Let’s say a customer installs a battery to help support an existing solar array. Let’s say the customer’s utility subsidizes that battery in exchange for the ability to tap it when the grid is strained. The utility might call on the battery to provide energy to the grid during peak demand or it may call on the homeowner to disconnect from the grid and use battery power under a type of demand response scenario. The utility might also tell the battery to charge when there is excess energy on the grid. Let’s change the scenario and swap the battery for an Electric Vehicle but let the utility use it the same way.
Smart inverters and bi-directional chargers could make these future scenarios possible. And the business case is there. Indeed, many believe that the value of a “fully unlocked” distributed energy resource (DER) is quite high, according to Jesse Morris, CEO of the Energy Web Foundation (Energy Web).

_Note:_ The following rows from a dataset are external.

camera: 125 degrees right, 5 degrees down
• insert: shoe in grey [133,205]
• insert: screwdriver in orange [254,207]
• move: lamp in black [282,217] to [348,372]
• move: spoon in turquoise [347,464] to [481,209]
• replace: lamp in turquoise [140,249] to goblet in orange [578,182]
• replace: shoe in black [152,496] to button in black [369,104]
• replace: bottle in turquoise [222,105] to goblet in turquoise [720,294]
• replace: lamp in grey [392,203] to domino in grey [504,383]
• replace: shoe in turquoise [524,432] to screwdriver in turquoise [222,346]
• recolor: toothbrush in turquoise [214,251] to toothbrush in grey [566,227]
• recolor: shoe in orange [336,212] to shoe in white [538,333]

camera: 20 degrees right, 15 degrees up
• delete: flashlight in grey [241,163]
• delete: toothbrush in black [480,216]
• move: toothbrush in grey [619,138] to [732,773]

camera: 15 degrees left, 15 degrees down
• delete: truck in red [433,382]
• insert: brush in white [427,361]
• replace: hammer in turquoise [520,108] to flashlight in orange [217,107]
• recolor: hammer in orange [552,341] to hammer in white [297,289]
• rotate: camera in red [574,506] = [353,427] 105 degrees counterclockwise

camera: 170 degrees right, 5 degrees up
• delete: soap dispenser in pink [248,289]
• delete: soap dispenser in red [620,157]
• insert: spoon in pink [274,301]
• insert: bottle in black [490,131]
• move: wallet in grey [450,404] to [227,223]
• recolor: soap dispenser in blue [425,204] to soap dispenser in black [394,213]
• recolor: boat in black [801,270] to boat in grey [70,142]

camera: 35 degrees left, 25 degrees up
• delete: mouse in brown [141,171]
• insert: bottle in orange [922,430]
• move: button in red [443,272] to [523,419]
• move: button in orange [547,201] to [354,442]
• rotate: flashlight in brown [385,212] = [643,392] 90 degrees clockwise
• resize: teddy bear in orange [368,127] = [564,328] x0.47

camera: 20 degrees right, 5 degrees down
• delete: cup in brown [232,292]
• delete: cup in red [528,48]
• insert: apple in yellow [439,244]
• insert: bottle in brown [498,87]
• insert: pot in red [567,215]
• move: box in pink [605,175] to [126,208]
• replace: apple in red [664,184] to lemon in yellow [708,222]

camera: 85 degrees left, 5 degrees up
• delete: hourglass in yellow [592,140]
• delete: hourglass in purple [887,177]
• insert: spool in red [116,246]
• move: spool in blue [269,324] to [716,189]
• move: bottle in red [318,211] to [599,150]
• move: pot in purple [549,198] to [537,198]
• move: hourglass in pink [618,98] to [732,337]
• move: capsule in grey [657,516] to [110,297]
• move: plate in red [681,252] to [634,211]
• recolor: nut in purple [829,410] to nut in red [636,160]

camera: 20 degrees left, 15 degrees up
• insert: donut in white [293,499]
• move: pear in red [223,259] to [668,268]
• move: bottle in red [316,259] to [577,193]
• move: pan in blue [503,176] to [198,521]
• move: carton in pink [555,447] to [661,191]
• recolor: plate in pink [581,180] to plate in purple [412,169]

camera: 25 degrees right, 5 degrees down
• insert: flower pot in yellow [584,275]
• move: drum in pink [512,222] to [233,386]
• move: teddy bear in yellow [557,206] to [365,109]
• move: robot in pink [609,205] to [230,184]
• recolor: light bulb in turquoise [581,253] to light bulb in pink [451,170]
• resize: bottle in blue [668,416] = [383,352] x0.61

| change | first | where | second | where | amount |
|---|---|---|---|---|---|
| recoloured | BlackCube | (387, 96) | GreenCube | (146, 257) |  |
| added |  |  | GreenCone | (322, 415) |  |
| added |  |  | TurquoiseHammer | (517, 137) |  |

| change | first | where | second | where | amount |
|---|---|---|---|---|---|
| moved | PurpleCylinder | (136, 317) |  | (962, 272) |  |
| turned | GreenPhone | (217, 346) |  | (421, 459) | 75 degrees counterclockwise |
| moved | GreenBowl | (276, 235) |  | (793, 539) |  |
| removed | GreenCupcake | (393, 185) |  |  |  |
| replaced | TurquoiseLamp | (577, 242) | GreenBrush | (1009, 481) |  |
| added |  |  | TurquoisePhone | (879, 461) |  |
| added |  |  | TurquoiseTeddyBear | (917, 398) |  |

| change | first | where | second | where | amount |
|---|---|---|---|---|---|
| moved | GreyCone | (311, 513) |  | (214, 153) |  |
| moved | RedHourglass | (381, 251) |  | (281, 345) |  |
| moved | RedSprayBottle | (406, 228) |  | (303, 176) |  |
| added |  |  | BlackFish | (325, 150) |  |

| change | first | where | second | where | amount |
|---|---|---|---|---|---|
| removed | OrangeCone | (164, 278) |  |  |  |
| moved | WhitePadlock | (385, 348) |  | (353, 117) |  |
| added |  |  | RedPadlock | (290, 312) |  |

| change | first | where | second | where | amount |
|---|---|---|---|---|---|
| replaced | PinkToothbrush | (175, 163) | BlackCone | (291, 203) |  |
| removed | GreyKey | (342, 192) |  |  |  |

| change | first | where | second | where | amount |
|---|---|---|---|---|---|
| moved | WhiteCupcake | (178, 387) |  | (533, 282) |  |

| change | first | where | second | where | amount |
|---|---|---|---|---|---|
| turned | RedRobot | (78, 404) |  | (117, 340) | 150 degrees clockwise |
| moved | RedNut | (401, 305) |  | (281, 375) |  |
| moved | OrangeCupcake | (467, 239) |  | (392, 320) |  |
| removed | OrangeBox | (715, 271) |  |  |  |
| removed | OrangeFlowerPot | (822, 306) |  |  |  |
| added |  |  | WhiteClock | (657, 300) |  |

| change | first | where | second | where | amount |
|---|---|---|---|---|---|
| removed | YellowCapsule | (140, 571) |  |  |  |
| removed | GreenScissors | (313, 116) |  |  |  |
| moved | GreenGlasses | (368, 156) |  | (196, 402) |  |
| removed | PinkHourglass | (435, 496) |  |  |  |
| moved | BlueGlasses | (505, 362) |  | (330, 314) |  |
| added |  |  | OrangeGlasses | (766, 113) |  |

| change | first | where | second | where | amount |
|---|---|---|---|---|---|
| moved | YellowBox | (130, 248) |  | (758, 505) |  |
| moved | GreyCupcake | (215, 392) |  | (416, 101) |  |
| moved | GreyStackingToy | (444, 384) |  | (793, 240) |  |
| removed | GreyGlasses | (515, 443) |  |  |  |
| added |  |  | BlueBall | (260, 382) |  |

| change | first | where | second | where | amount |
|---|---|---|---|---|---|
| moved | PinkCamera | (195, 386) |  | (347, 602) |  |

Morris explains that each regional grid is different and it would be impossible to pin down a fixed amount of money that a customer in the cases set forth above should be awarded for providing those grid services.
“It depends on the grid and depends on what challenges they’re facing,” he said in an interview, adding, “but from my perspective that’s the only reason that we [Energy Web] even exist is because these new markets create a very good business case for DERs.”
“We just want to help stitch all that together,” he said.
What about cybersecurity?
Probably one of the most interesting facets of the DER marketplace trials now being piloted in different parts of the world is that fact that, at least for the ones that EnergyWeb is involved in, they are built on blockchain.
“What we’re trying to do is provide open-source digital infrastructure to make any combination of different business models and technology selection work,” he said.
But adding all different types of technology to an electric grid is a terrifying prospect for the utility that owns those poles and wires and whose main focus is delivering energy reliably, safely and affordably. With the added risk of a cyberattack — currently on the rise around the world — the idea of putting more devices that talk to each other on the grid is even more scary.
But rest assured, said Morris, the architecture that these are built on, is highly secure.
“We have the technology now to facilitate all of the technology that needs to happen for a device to be trusted for that device to provide services,” he said.
It starts with a digital identity anchored on blockchain, explained Morris.
“What that means is in our ecosystem in Australia for example, every organization, every asset, every prosumer each get a digital identity, which is kind of like a passport containing metadata about you about your battery, about your solar system, whatever,” he said.
“Those identities are owned by each of the market participants. There’s not a single database that can be hacked.” Instead that metadata is spread out and shared by the different players in the system. In the pilot in Australia, that would be the utility AusNet, the aggregator Mondo, the grid operator AEMO and other technology providers.
“So there’s no single source of failure for the whole system to be attacked from the cybersecurity perspective, so it’s a really big cyber benefit,” he added.
Unlike a Facebook or a Google where all of the data about all of its users is held by one entity, by using blockchain and making the system shared, means that it is inherently more secure.
Those who have been in the electric utility industry for more than a few years may recall when blockchain was a huge buzzword and everyone seemed to believe it would transform the electricity industry. And it still very well could, but perhaps not in the way envisioned.
“We don’t use it to settle transactions. We don’t use it to send messages. There are other technologies [that are] way better at doing that,” said Morris. “We use it to establish trust amongst all these companies that have their own siloed systems about the identity of all these different things,” he explained.
“It is the answer to cybersecurity concerns,” said Morris, adding “It’s a net increase to cybersecurity instead of an additional risk threat.”
Not to put too fine a point on it, but Morris emphasized that this is all new for the energy space. “Digitalization for some utilities is learning how to use Microsoft Teams,” he joked.
A shared architecture “is something new for energy,” he said. “So there’s not Google or Facebook sitting in the middle sucking up all of the data.”
Referring to the pilot in Australia, Morris adds, “This isn’t an AusNet solution or a Mondo solution. It really is shared digital infrastructure that they all jointly run [and] the architecture we’re building is this shared piece of digital infrastructure that connects every single company’s siloed system in a way that they can trust each other because right now that doesn’t exist.”
What’s the price of setting up a DER market?
As a non-profit Morris likens his business model to that of Red Hat. The software itself is free. That’s the open source part. But companies need Energy Web and its technology partners to create a system unique to their needs.
“They basically just pay us consultancy fees for our engineers to help them deploy,” he said, adding, “there are no license obligations. There’s no fancy software-as-a-service model.”
“We want to build open source digital stuff to help accelerate the energy transition,” he said.